● Stored items:
= = =

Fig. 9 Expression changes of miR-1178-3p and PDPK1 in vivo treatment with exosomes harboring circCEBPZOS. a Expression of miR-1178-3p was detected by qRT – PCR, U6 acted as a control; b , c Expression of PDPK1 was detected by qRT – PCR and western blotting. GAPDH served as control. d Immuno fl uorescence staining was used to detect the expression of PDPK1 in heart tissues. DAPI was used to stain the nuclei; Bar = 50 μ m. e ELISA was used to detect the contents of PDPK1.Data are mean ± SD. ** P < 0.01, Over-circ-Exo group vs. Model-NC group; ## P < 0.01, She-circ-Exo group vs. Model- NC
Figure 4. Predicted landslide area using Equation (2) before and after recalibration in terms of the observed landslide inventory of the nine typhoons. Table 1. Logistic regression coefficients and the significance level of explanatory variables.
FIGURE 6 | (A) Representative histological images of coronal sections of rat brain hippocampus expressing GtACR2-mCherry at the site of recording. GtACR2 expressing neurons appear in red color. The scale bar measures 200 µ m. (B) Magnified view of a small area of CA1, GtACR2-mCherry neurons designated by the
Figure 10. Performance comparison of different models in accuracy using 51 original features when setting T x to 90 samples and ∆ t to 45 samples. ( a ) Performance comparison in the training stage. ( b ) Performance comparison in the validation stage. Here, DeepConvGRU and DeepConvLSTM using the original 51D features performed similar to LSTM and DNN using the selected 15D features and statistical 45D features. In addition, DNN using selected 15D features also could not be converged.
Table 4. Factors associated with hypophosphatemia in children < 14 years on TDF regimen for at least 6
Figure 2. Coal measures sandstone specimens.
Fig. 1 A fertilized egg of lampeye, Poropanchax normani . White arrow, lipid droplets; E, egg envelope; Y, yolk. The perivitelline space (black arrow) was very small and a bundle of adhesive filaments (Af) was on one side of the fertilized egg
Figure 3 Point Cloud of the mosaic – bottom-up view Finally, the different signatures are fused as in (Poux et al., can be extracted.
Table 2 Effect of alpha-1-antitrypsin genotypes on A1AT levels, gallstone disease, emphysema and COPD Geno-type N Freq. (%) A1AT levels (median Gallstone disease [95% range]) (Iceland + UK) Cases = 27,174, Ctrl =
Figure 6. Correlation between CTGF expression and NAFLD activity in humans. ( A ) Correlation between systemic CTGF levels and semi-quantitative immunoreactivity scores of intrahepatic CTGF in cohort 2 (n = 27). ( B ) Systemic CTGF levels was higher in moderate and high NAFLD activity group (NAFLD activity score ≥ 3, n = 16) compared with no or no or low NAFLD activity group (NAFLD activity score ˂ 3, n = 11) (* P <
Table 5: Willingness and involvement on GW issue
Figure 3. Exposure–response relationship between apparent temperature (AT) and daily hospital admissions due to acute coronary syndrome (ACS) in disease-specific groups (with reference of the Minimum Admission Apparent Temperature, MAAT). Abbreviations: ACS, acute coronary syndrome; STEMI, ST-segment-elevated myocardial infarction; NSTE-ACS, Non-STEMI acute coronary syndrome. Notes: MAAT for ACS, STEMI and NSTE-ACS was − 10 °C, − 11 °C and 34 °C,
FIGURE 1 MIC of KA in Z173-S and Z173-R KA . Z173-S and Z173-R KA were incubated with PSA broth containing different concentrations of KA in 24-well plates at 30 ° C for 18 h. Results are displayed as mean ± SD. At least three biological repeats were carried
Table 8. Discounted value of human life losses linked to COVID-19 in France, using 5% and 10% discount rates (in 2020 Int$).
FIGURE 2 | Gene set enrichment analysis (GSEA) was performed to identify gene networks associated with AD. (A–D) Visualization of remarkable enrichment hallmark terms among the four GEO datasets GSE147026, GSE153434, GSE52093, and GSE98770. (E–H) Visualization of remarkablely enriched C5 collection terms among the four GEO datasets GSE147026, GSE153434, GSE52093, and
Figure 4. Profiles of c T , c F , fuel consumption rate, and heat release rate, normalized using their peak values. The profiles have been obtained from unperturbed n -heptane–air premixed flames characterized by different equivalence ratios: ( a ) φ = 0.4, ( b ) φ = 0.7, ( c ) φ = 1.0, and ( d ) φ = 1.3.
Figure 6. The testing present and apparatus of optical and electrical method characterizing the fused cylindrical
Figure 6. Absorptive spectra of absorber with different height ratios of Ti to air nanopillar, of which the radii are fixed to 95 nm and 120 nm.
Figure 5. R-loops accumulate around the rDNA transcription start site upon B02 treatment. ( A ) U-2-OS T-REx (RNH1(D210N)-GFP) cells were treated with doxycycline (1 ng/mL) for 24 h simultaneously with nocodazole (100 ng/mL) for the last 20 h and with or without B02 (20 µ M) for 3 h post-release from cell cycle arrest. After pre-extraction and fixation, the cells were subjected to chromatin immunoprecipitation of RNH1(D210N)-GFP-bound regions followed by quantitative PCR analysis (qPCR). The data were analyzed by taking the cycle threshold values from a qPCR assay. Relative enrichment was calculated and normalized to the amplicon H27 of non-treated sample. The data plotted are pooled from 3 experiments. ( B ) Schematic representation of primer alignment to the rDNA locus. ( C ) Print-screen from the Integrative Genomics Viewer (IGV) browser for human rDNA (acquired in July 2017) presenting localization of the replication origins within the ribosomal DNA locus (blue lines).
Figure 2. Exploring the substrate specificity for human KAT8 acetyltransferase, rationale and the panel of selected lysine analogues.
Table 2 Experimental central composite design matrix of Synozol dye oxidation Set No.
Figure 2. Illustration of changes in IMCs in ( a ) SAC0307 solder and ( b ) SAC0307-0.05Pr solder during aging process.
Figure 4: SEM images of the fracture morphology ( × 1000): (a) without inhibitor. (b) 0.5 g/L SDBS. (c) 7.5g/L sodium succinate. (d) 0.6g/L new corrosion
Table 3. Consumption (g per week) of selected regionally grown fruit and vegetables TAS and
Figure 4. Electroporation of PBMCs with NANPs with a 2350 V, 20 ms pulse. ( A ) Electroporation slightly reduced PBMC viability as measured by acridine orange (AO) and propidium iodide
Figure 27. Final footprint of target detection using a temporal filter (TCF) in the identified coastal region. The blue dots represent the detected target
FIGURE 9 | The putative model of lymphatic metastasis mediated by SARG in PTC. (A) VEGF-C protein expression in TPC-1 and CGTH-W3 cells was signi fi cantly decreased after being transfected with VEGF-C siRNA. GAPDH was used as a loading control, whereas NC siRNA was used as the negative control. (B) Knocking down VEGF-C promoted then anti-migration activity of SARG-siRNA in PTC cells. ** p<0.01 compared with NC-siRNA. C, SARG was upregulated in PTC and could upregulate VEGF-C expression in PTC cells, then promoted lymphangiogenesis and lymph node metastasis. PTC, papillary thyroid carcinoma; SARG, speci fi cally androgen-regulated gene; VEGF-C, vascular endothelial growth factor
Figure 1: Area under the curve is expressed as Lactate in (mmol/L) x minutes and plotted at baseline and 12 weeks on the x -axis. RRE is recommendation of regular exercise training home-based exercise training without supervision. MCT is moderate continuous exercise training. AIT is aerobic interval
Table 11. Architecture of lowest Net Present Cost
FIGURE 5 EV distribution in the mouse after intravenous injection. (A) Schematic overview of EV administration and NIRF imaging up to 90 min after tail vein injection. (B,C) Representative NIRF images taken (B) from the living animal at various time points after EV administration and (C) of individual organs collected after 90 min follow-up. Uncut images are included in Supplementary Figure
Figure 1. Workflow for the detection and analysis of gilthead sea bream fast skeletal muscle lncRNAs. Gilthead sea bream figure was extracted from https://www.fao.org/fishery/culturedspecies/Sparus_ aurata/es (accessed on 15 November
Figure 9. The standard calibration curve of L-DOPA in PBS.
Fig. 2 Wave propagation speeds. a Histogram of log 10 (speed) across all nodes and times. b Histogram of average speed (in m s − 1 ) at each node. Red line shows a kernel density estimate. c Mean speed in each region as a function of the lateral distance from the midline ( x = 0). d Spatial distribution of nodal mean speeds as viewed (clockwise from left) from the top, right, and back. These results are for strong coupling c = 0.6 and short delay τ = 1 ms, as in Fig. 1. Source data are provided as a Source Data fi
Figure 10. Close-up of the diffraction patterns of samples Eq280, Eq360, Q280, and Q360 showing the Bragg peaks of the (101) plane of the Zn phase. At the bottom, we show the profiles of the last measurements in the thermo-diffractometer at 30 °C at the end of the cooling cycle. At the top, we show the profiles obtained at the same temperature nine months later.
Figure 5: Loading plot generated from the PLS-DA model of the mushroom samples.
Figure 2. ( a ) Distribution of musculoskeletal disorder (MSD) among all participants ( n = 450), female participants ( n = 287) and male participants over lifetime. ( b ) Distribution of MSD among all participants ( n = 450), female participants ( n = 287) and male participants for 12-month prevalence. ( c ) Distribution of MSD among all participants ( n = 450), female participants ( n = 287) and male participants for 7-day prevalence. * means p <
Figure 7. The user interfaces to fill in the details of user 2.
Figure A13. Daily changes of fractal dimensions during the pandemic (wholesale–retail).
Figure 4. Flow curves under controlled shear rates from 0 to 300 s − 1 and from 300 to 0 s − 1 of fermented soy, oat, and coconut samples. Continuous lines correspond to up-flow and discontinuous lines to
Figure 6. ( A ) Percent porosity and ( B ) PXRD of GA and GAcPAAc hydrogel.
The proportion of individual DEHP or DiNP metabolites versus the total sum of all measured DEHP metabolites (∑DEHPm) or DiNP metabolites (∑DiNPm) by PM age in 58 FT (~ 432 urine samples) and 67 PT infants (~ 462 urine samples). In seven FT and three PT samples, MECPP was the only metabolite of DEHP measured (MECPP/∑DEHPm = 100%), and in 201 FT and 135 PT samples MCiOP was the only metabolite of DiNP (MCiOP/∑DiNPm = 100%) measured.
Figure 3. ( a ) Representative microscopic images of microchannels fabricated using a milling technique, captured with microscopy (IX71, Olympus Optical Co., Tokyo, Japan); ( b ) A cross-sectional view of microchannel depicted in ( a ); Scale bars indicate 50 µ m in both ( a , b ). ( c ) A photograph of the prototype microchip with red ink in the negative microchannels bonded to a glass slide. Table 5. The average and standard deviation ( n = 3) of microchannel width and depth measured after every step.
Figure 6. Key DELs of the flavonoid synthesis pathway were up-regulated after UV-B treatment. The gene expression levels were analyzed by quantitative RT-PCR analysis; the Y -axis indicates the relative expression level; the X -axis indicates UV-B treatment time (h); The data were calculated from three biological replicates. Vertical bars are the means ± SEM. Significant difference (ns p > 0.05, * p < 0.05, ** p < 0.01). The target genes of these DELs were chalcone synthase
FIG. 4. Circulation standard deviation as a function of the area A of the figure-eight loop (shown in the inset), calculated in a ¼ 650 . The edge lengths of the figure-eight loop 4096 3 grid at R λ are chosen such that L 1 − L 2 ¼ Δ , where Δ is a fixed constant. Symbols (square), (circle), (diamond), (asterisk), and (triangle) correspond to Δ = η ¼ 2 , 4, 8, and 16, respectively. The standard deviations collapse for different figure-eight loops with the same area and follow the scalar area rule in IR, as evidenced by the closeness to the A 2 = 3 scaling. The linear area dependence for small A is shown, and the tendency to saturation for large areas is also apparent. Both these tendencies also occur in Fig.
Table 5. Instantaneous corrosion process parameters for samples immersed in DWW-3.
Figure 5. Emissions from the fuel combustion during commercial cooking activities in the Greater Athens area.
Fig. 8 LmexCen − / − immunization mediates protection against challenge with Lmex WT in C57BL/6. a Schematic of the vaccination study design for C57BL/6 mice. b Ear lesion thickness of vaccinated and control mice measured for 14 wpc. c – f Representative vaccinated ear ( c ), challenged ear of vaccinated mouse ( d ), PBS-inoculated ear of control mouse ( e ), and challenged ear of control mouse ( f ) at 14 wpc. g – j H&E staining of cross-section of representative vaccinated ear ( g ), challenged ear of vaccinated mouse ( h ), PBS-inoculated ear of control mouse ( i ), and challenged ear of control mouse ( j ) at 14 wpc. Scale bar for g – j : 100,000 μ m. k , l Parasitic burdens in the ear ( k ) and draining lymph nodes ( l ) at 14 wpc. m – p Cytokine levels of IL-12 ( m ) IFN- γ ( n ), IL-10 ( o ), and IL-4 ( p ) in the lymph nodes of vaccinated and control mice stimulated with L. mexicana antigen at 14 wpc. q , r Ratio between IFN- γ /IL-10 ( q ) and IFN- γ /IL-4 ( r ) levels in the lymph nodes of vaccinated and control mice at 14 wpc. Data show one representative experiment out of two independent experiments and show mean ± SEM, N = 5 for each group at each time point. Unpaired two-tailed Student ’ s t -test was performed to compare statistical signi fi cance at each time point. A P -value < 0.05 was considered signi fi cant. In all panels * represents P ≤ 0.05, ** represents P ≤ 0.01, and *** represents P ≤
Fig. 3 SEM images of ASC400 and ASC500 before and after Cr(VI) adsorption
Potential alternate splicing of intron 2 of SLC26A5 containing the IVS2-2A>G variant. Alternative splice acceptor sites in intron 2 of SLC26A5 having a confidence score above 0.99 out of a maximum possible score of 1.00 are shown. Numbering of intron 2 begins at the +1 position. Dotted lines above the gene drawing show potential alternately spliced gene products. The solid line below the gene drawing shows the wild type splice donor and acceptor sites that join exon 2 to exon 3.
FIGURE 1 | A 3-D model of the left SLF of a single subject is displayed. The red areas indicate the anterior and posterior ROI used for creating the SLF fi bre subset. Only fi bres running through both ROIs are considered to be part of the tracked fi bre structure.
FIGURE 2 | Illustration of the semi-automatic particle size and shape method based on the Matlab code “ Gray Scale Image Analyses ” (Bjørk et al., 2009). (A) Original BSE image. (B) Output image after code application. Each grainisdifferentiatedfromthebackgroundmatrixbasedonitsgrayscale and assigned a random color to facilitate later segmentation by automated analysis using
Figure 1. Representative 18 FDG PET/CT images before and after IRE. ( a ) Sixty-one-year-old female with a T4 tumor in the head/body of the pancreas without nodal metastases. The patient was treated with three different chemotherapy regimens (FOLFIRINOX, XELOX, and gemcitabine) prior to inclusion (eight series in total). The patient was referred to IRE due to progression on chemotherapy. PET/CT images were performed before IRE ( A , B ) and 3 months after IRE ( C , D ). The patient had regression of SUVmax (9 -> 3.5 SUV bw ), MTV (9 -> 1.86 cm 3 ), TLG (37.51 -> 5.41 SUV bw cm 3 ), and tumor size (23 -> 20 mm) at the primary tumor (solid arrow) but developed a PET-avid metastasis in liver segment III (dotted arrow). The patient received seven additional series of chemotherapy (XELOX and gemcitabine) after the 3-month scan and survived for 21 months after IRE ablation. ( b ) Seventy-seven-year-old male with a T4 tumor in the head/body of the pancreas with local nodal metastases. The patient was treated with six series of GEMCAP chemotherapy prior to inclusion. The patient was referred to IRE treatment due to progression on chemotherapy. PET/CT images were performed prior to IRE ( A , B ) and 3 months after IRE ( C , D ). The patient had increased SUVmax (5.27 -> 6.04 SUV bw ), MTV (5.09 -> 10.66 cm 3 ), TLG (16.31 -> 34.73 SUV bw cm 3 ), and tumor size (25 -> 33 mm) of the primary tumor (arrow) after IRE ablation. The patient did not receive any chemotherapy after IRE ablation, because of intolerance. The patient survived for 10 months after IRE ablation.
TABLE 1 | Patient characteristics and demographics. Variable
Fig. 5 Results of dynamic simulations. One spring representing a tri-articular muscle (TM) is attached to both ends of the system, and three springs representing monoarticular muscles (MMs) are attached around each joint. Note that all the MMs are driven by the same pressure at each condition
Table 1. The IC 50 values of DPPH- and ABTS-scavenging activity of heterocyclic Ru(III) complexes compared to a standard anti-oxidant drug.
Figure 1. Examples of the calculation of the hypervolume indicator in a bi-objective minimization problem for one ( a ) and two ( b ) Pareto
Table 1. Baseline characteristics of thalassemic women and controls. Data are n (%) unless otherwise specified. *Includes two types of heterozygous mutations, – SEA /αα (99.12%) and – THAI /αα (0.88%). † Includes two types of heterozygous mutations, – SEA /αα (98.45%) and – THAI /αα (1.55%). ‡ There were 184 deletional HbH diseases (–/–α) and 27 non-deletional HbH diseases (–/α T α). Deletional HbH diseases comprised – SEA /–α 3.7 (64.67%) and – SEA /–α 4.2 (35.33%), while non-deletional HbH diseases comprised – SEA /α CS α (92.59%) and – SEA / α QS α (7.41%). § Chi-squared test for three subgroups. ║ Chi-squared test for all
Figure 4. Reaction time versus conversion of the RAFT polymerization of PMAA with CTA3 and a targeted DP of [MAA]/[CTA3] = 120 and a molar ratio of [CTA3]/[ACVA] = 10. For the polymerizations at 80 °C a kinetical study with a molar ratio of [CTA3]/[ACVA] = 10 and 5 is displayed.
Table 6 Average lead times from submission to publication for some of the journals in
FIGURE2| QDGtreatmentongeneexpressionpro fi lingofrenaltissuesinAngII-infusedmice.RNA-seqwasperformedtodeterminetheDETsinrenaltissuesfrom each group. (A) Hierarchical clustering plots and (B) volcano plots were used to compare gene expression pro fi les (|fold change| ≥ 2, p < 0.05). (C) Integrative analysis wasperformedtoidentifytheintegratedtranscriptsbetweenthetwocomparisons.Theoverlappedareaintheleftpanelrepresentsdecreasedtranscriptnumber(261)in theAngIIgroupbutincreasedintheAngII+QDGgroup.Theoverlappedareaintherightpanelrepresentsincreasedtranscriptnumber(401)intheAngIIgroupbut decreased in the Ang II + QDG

= = =

● Exercise brief: The stretch of entries above that starts with the line containing "Table 1. The" and goes on through the line containing "Figure 1. Examples" is to be transcribed exactly, and no other line is to be transcribed.

● Task answer:
Table 1. The IC 50 values of DPPH- and ABTS-scavenging activity of heterocyclic Ru(III) complexes compared to a standard anti-oxidant drug.
Figure 1. Examples of the calculation of the hypervolume indicator in a bi-objective minimization problem for one ( a ) and two ( b ) Pareto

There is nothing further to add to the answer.